The testimony in the former Trump campaign chairman’s financial fraud trial came after proceedings were halted for hours by mysterious backstage discussions between the judge and attorneys for both sides. Prosecutors now say they will wrap up their case against Manafort on Monday.
It was a strange hiccup in nine days of proceedings that have been sometimes dramatic and featured tense exchanges between prosecutors and admittedly impatient U.S. District Judge T.S. Ellis III as he has pushed the government to speed up its case.
Ellis recessed the trial without explanation after huddling with his bailiff and attorneys from special counsel Robert Mueller’s office and Manafort’s lawyers for more than 20 minutes.

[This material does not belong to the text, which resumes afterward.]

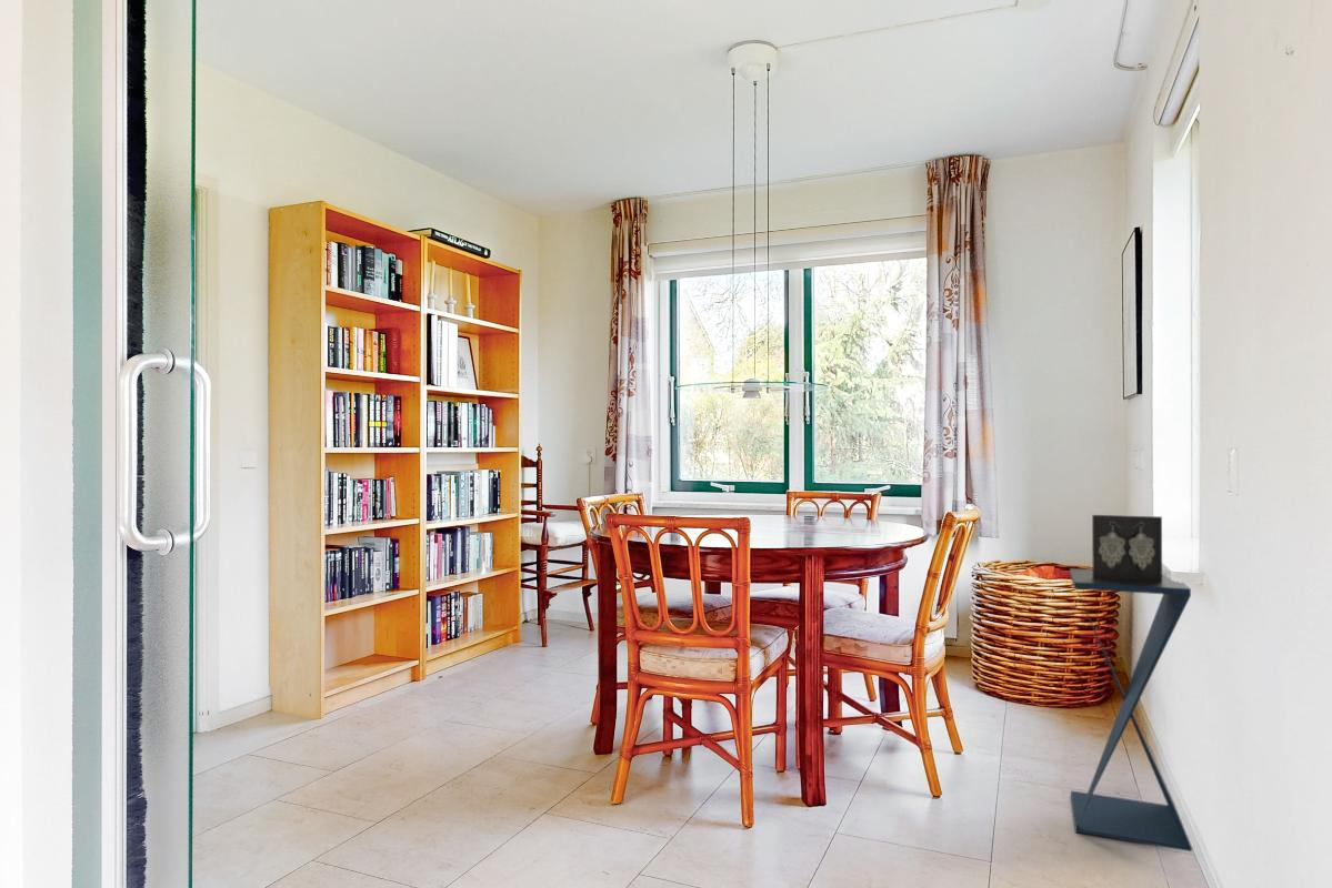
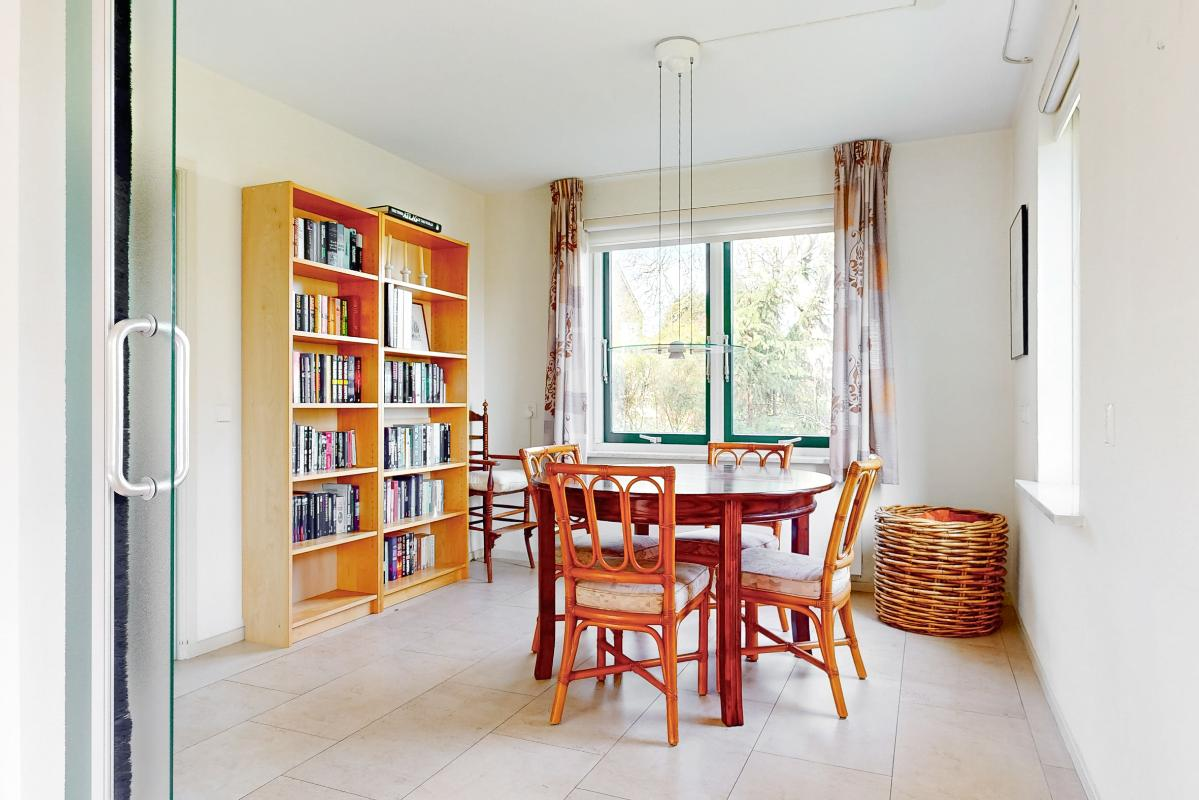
- pedestal table [1069,514,1193,852]
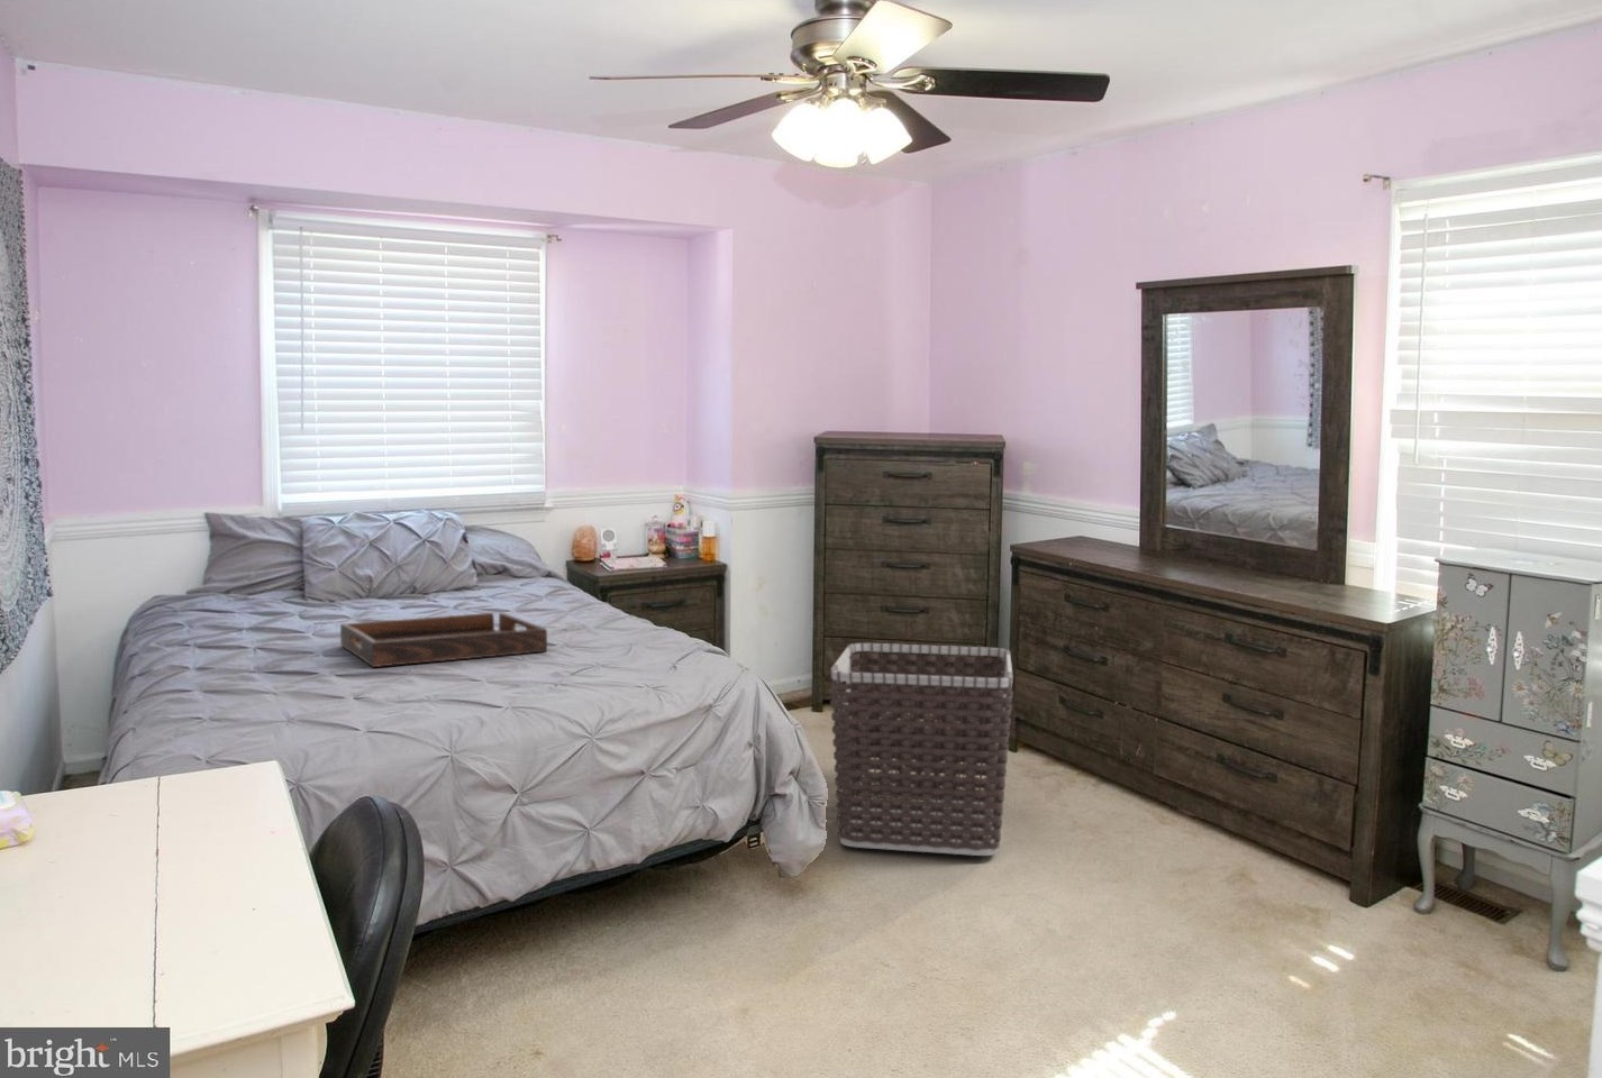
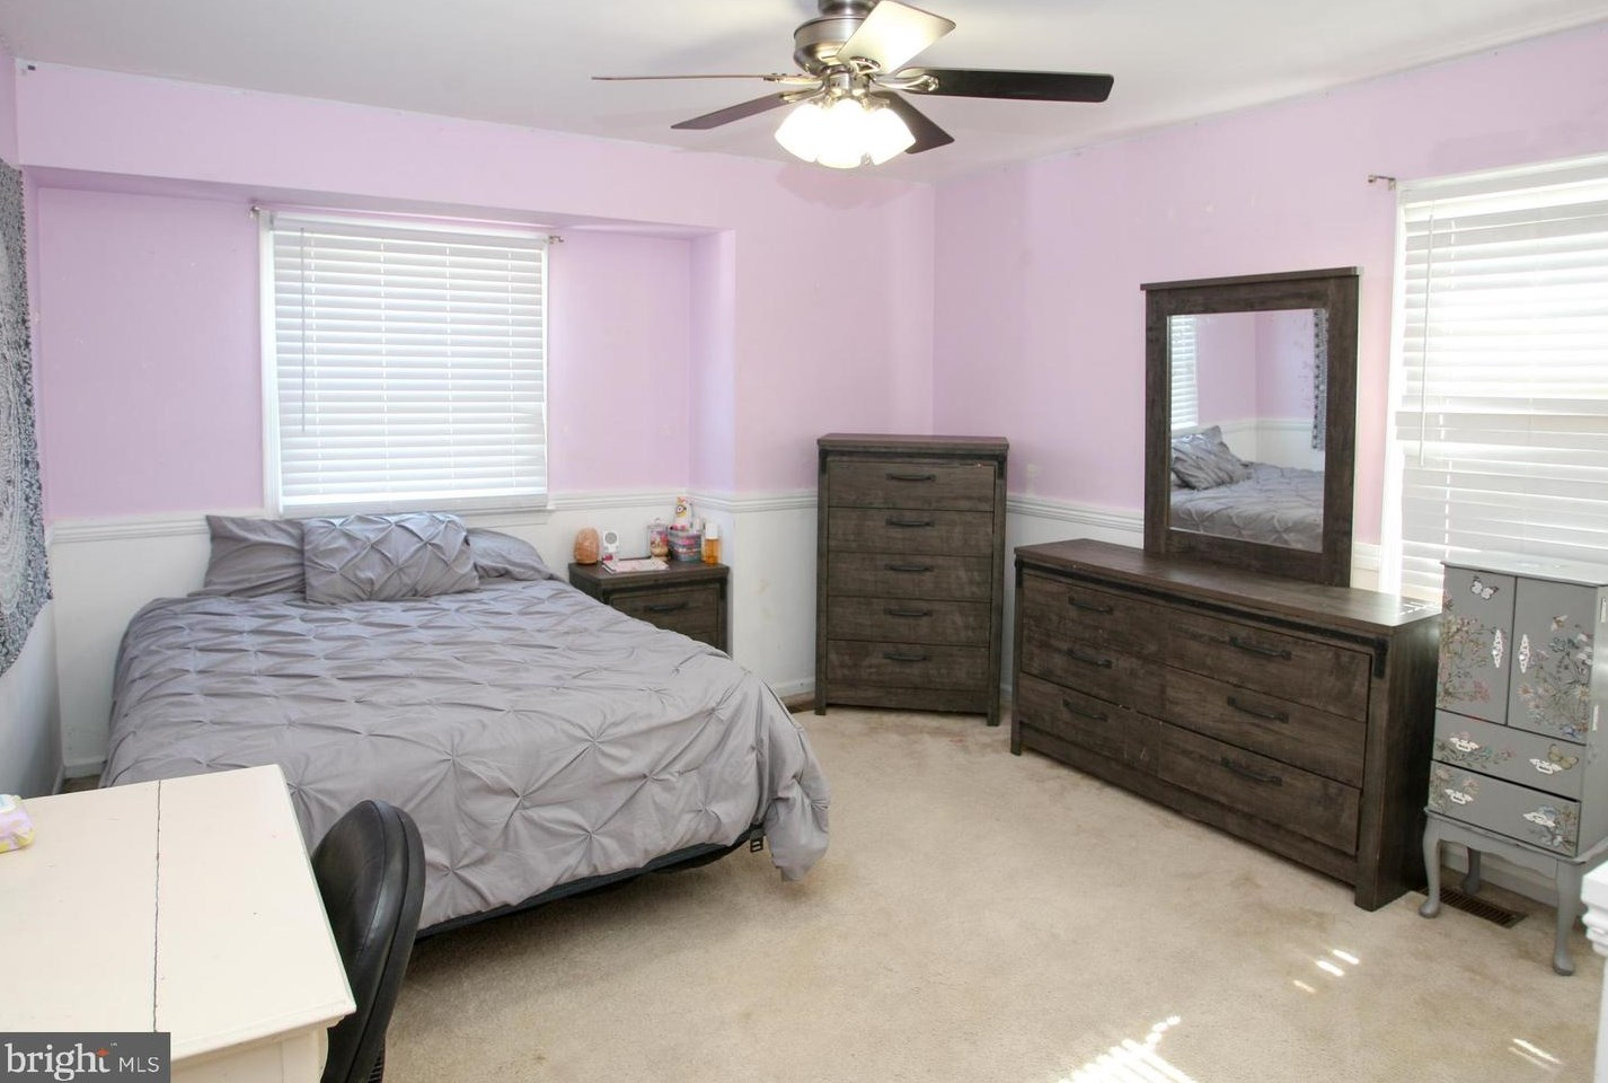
- serving tray [339,612,548,668]
- clothes hamper [829,641,1015,857]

At one point, Ellis left the courtroom and headed toward the jury room. After bringing court back into session, he reminded jurors several times that they weren’t to discuss the tax evasion and bank fraud case at all.
The exchange came during a day in which jurors heard detailed testimony about Manafort’s bank loans and about his New York Yankees luxury season ticket purchases — paid for from an offshore account that prosecutors say he concealed from the IRS.
Dennis Raico, an executive at Federal Saving Bank who testified under an immunity agreement, detailed for jurors how he grew uncomfortable by the actions of bank chairman Stephen Calk in the handling of Manafort’s loans. Prosecutors have said that despite red flags, Calk pushed through the loans for Manafort because he wanted a job in the Trump administration.